Greta took out her contact sheets from the photos she’d taken. She was thinking about a new photo series for Janna’s art and craft show. She looked over the thumbnails with a magnifying glass—car wrecks, animal bones, the homestead. Dead cars and dead creatures. Dead house. They were reliable at least. They didn’t move or do anything unexpected. The cycads are alive, she thought in her defence. And the bush stone-curlew.
She started developing the negatives she’d chosen, experimenting with different exposures and tones, not caring about mistakes. Unlike her student days she made sure she rinsed them properly.
It’ll eat its own medium, Vivian had explained to a curious Greta, watching water run through a rack of prints. It was a mystery to Greta back then, why the magic solution that r
eveals a picture would later turn and attack it.
A knock startled her. She braced herself for Toby claiming insomnia.
‘Who is it?’
‘Brynn. Here on my weekly stickybeak. You’re the only person I can visit this late.’
Greta opened the door.
‘What’s with the bus?’ Brynn stepped inside.
‘Joel’s idea of the kids’ bedroom. Toby says they’re driving off in it if we work them too hard.’
‘I thought it was my school bus come back to find me.’
Brynn examined the pegged-up prints.
‘Griffin tells me they’re bizarre,’ said Greta. ‘In a good way.’
‘He’s not wrong.’ Brynn laughed. ‘Show me this garden.’
They meandered around the rock-lined beds and tyres converted to planters, with Brynn shining her torch on the thriving plants.
‘You must fence this vegie patch, Greta. It’s a miracle the pigs aren’t in.’
She stopped to see the cabin’s few skeleton walls.
‘When’s this cabin going to be finished, the day you leave?’
‘It’s moving faster with Gabe here,’ said Greta.
She diverted her friend to the dip of land below the shack. The cycads were waiting for them.
‘I love the nights here,’ she said. ‘The darkness.’
‘And these cycads, I see from your photos.’ Brynn’s hand touched a frond.
‘I can imagine them moving around at night,’ said Greta. ‘Swapping places, watching us sleep.’

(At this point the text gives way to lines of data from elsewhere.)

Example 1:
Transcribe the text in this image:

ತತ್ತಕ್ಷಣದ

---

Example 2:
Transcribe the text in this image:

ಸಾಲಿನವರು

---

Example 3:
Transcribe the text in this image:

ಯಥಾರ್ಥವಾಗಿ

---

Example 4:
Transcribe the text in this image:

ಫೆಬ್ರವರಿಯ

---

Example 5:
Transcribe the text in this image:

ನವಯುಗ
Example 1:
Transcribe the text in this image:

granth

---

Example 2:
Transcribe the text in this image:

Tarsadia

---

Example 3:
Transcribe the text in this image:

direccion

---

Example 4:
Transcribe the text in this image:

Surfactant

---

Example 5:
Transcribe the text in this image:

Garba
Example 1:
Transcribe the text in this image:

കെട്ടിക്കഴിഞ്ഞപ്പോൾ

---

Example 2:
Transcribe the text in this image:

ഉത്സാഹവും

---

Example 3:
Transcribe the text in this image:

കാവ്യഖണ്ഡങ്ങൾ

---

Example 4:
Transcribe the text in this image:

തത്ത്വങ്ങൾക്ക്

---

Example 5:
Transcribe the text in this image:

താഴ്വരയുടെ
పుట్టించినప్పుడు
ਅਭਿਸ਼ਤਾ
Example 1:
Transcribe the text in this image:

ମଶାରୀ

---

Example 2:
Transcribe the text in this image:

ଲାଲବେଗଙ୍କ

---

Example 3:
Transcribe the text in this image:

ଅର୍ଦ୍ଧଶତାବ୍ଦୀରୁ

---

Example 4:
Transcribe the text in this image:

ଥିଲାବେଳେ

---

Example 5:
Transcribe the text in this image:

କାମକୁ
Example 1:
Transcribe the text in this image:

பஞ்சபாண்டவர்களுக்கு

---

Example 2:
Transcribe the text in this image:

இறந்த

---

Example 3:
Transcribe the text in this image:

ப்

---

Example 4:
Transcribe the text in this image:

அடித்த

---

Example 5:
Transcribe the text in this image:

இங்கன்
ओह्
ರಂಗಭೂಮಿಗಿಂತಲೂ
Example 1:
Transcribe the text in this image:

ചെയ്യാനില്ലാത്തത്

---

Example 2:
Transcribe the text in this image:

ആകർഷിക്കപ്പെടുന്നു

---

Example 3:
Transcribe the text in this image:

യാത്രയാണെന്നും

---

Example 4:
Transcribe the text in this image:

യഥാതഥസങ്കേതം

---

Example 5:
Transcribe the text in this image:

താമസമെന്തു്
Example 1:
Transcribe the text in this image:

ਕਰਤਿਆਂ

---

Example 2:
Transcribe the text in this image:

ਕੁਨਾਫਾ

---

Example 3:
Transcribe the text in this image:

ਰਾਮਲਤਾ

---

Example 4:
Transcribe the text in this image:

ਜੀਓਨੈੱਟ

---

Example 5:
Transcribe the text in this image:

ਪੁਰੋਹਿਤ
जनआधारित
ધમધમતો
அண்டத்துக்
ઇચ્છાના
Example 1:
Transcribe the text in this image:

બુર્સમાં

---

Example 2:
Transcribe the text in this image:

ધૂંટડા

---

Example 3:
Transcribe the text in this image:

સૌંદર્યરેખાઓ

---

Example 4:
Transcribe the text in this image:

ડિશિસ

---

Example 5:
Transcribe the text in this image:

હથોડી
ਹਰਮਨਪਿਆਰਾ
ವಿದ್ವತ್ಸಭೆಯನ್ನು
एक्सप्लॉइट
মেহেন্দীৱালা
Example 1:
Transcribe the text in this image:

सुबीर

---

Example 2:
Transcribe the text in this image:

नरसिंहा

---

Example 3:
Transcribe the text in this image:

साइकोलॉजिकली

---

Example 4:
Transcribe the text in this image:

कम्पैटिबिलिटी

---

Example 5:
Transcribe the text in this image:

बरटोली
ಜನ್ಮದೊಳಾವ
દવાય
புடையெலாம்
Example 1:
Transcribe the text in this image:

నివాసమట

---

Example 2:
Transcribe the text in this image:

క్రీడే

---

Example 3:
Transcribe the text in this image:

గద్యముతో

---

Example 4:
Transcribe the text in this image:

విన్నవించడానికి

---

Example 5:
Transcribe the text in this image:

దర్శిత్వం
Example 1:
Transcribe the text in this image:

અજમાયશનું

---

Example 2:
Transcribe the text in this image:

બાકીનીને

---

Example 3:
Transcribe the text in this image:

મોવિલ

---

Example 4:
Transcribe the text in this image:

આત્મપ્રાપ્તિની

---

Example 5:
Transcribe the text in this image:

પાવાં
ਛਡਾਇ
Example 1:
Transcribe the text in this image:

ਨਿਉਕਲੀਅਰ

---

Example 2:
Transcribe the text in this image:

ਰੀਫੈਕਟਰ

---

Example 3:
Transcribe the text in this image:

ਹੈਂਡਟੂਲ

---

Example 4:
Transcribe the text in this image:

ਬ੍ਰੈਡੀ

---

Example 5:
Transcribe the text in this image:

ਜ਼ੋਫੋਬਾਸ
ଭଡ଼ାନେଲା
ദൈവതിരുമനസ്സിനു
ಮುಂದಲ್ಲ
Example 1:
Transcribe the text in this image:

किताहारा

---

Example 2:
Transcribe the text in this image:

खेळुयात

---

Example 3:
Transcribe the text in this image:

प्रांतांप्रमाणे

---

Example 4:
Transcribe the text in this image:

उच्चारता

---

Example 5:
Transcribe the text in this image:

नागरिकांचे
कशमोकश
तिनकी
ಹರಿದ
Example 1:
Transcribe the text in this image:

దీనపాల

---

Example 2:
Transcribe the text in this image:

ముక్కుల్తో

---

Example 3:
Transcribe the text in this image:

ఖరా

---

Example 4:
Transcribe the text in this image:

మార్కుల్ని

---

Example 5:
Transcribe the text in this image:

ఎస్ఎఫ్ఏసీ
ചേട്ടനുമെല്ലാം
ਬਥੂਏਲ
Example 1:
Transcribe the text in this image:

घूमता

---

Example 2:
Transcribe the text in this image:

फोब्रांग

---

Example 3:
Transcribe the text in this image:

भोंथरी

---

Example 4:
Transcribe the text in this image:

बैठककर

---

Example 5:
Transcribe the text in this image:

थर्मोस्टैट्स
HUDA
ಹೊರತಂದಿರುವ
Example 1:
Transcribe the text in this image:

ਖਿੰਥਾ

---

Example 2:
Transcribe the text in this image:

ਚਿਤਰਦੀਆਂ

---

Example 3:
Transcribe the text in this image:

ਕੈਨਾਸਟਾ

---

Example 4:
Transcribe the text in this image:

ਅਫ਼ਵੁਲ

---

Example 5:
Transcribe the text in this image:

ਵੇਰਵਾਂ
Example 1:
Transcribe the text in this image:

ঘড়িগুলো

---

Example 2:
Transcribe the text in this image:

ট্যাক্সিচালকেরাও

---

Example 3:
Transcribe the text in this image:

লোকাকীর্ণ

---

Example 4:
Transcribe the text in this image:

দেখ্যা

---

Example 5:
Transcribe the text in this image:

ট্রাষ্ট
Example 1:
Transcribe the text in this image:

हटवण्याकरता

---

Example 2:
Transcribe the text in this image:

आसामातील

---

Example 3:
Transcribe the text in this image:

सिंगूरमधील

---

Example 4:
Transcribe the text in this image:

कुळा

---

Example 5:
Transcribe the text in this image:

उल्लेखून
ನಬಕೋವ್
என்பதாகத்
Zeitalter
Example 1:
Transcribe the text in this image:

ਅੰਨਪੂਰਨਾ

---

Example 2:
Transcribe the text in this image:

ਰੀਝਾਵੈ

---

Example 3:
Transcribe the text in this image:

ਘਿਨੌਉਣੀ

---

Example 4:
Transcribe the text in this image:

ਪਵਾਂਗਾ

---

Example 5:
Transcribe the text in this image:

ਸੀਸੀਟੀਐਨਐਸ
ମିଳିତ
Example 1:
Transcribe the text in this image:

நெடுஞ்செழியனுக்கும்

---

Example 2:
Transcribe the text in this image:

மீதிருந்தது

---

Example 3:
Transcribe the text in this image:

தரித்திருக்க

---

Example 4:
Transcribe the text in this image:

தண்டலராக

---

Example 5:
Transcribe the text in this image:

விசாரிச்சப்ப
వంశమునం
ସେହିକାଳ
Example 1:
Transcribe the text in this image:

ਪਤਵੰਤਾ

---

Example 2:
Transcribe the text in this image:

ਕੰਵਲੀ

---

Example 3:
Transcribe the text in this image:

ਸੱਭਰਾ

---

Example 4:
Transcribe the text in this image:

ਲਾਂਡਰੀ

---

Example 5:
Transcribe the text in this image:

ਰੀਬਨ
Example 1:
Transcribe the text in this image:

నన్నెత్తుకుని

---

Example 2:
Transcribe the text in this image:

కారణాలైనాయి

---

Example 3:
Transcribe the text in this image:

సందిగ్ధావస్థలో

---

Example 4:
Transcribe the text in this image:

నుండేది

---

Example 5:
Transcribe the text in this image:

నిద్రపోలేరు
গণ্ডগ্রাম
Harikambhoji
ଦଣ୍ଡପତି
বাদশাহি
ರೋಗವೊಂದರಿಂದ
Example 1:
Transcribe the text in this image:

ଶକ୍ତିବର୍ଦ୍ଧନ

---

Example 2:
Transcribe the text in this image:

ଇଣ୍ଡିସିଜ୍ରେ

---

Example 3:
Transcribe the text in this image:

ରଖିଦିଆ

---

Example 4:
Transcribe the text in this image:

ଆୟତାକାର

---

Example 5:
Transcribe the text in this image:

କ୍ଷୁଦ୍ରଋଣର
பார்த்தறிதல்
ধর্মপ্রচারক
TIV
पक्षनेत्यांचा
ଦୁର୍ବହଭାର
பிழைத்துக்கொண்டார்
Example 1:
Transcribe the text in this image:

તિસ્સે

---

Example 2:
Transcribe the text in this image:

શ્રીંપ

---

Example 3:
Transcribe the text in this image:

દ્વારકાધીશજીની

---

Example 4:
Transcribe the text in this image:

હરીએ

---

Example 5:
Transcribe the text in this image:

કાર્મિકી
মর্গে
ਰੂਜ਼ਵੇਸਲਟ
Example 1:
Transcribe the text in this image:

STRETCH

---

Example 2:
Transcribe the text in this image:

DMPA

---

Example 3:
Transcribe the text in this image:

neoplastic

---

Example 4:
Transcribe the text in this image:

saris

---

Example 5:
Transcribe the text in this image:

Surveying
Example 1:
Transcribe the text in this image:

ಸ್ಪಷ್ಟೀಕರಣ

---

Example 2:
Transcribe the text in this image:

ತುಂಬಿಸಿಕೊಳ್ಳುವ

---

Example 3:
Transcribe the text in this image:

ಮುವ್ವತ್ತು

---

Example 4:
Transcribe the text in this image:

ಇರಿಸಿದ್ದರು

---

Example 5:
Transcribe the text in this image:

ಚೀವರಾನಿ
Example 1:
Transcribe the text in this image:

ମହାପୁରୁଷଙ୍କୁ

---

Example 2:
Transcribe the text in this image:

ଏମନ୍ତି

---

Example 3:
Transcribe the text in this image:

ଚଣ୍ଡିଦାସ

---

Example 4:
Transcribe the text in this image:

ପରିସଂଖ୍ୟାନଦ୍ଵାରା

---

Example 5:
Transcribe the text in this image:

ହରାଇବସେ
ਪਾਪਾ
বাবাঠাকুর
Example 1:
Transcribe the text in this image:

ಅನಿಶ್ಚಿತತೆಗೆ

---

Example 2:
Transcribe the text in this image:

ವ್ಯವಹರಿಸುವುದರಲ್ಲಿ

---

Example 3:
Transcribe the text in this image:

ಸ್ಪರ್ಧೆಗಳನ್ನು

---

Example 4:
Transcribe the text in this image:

‘You really are odd, Greta, on top of being a southerner.’ Brynn cupped her hand to light a cigarette.
A curlew wailed from the rocky outcrop. There was a silence between the women. When the bird called again, Greta shivered. ‘It goes right through me that cry.’
‘Harbinger of death, some people say. Or endings and beginnings.’ Brynn wandered closer to the edge. ‘Undid those first white settler women. Poor things. Sail to the antipodes, set up house in the bush like a white sore thumb, and then hear that in the night. It’d scare the living daylights out of you, wouldn’t it, if you were on your own, a fresh know-nothing from the other side of the world.’ She peered downhill as if she might spot the bird. ‘Reminds me of you Greta—only you’re a know-nothing from this side of the world.’ She smiled over her shoulder.